Among other things, schools have to determine guilt on the basis of a “preponderance of” rather than “clear and convincing” evidence — that is, on a 51 percent likelihood that the man did it, rather than a 75 percent one. (In these cases, the accused is almost always a man, although the accuser is by no means always a woman.) Neither party is allowed to cross-examine the other, lest direct questioning re-traumatize a victim. Schools must resolve cases swiftly — the original requirement was 60 days, though the latest guidelines leave out the number and simply stress the need for a prompt resolution — even if a criminal investigation is going forward at a slower pace.
That puts a student who wants to defend himself at risk of saying things that could later be used against him in court — and at many schools, he’s not even allowed to let a lawyer speak for him. At least 30 male students, some of whom were suspended or expelled for sexual misconduct, have filed suits against their universities, claiming that the process was unfair.
What should universities do to convince the world that they’re fit to deal with campus rape?
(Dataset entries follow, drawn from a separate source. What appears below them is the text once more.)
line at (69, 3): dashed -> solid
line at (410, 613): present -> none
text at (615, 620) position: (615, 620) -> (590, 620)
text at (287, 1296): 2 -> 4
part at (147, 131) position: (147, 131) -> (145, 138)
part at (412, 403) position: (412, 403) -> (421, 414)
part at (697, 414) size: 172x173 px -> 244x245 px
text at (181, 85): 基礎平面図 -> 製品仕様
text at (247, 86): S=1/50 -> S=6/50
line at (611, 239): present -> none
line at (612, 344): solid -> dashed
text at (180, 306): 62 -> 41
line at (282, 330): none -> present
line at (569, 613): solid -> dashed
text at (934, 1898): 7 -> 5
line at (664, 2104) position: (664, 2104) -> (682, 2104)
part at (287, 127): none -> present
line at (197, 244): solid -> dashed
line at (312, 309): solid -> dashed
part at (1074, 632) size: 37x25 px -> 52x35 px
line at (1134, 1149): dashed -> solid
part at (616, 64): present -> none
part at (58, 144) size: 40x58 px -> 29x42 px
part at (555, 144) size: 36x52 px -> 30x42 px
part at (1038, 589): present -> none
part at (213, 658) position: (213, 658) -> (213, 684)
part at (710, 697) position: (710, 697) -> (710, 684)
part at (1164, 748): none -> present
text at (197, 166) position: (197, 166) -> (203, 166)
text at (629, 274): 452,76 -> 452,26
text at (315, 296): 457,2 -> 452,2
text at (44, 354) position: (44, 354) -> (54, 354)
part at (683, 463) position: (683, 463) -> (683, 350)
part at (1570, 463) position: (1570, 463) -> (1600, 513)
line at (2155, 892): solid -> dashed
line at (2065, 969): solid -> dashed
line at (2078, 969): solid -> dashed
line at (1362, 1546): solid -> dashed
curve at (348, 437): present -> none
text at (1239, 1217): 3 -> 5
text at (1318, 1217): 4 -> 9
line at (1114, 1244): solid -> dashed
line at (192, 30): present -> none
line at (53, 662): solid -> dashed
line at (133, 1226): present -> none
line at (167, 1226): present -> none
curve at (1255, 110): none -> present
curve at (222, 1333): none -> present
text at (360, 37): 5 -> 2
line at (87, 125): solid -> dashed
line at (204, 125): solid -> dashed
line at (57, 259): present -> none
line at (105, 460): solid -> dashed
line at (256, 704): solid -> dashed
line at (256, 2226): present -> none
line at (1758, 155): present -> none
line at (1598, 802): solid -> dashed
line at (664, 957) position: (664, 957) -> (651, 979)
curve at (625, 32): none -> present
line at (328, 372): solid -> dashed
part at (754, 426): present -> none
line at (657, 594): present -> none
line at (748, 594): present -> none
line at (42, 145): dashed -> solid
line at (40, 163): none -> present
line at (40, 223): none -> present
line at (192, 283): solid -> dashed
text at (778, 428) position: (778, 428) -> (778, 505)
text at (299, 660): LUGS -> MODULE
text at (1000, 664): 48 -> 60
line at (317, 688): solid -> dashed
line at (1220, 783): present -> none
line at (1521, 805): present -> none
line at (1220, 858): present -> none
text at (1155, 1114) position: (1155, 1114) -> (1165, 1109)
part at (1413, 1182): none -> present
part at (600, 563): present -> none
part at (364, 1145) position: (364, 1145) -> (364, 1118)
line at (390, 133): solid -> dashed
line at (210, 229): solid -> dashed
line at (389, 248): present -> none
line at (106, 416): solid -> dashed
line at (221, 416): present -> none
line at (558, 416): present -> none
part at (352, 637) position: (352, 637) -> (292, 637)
First, they should band together and demand that the government rethink its guidelines, especially those that flout the key tenets of due process. Second, they should ask the Office for Civil Rights to clarify its notion of sexual misconduct, now left to each school to define. Is it rape if a man fails to get affirmative consent at every stage of a sexual interaction, or only if he ignores a spoken objection? If a man and a woman are equally drunk, should he be found guilty of assaulting her because she was too intoxicated to agree to sex, even though he himself may have been too drunk to know that? (Right now, at most schools, he would be considered guilty.)
Third, universities should insist that determinations of guilt or innocence rely on a “reasonable-person test,” according to which the accused is only culpable if a reasonable person would have considered his actions to be wrong. Without that standard, his fate may rest on her subjective judgment — if she feels that he imposed unwanted sexual contact on her, no matter what he actually did, then he can be found to have harassed or raped her. (Harvard’s controversial new policy leaves out the reasonable-person standard, which is partly why 28 of its law professors have publicly objected to it.)
The fourth step, however, may be the most important. Though schools have the right to uphold their own standards of conduct, the government is currently scaring them into creating big, expensive bureaucracies and designing unduly cumbersome policies. Meanwhile, there are many more 18- to 25-year-old rape victims outside the walls of colleges than inside them. The smarter and more public-spirited thing for schools to do would be to divert at least some of their time and energy to forming partnerships with local law enforcement agencies.
It is widely believed that the police are insensitive to rape victims. Universities, on the whole, have a great deal of clout in their communities; they also possess considerable intellectual resources. They could be helping policemen and prosecutors do a better job with sexual violence cases instead of squandering money and good will on their own all-too-easily second-guessed shadow justice systems.